Funded by Families USA, a consumer advocacy group that pushed the healthcare reform legislation, the directive has drawn criticism from Republicans in Congress.

It seems like the entire country has been talking about healthcare for reform for years, said Jonathan Edelheit, president of the Healthcare Reform Center and Policy Institute and CEO of the Medical Tourism Association. No matter how many times people have heard the sales pitch — from different lawmakers and experts — the fact of the matter is that there is a great deal of uncertainty surrounding Obamacare; especially among the uninsured who the legislation is best-intended to serve.

Their confusion might only have been magnified by the administration's surprise announcement recently postponing part of the system that affects businesses. But that change should not affect many individuals.


As healthcare reform moves closer from theory to reality, the Obama administration is looking to enroll 7 million people in the marketplaces, which, surveys show, most citizens know little about. Beginning Oct. 1, 2013, the marketplaces will offer coverage to individuals and small employers. Anyone earning less than 400 percent of the federal poverty level or $94,000 for a family of four is eligible for a government subsidy.

Enroll America says the volunteer canvassers rely on Census data and telephone survey information to target neighborhoods and homes where residents are most likely to be uninsured. Florida, and its 4 million uninsured residents, is a prime location.

The political stakes for the Obama administration in a big response are high. If only the sickest people sign up for the exchanges, the cost of their medical care could overburden insurance carriers and sink the new marketplaces. The new system depends on a balanced pool.

Tough Sell

The volunteers use a script to approach residents and try to avoid political conversations that might include Medicaid, the state-federal health program for the poor, which Florida lawmakers voted not to approve for the expansion called for under the Affordable Care Act.

Obamacare has been anything, but an easy sell. Just this week, a state commissioner predicted health insurance rates in Florida will rise by 5-20 percent in the small-group market, and 30-40 percent in the individual market, after guaranteed coverage under the Affordable Care Act takes effect next year.

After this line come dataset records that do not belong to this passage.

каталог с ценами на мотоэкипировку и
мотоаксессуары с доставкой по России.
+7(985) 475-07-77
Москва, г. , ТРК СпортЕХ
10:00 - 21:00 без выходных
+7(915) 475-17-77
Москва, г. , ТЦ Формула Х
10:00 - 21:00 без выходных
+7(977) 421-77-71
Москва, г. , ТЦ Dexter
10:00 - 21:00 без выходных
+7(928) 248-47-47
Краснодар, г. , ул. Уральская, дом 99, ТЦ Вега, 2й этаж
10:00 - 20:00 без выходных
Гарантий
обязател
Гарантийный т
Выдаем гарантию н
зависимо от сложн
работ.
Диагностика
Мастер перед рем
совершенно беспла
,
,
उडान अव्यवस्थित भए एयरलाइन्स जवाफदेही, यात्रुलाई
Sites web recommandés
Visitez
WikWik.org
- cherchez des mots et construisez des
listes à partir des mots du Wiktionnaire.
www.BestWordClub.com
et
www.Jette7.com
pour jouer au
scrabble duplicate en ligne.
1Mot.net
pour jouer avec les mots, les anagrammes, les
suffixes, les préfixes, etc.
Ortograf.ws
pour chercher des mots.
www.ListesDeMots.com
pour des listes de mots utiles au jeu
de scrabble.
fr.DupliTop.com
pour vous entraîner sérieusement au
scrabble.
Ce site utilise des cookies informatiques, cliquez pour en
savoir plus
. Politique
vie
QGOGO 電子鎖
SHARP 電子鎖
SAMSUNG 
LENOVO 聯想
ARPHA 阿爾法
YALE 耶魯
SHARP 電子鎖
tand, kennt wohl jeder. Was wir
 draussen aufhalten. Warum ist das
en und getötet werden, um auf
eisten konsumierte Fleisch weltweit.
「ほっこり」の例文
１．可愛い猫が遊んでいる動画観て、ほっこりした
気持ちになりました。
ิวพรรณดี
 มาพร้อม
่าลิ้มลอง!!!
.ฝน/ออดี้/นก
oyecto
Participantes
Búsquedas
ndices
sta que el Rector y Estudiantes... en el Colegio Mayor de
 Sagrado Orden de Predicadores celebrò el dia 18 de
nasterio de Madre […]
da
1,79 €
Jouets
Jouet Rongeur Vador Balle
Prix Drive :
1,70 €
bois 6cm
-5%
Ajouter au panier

The expected state hike is a measure of how tough Floridas insurance market has been for adults with pre-existing conditions, Insurance Commissioner Kevin McCarty told The Palm Beach Post.


Officials say the expected increases will be partly due to the fact consumers will receive more benefits, and the higher costs will be offset by federal subsidies in many cases. Some of the state’s largest individual health insurers, including Florida Blue and Cigna, will be among 11 plans competing through the exchange in the individual market and five insurers will offer plans in the small group market.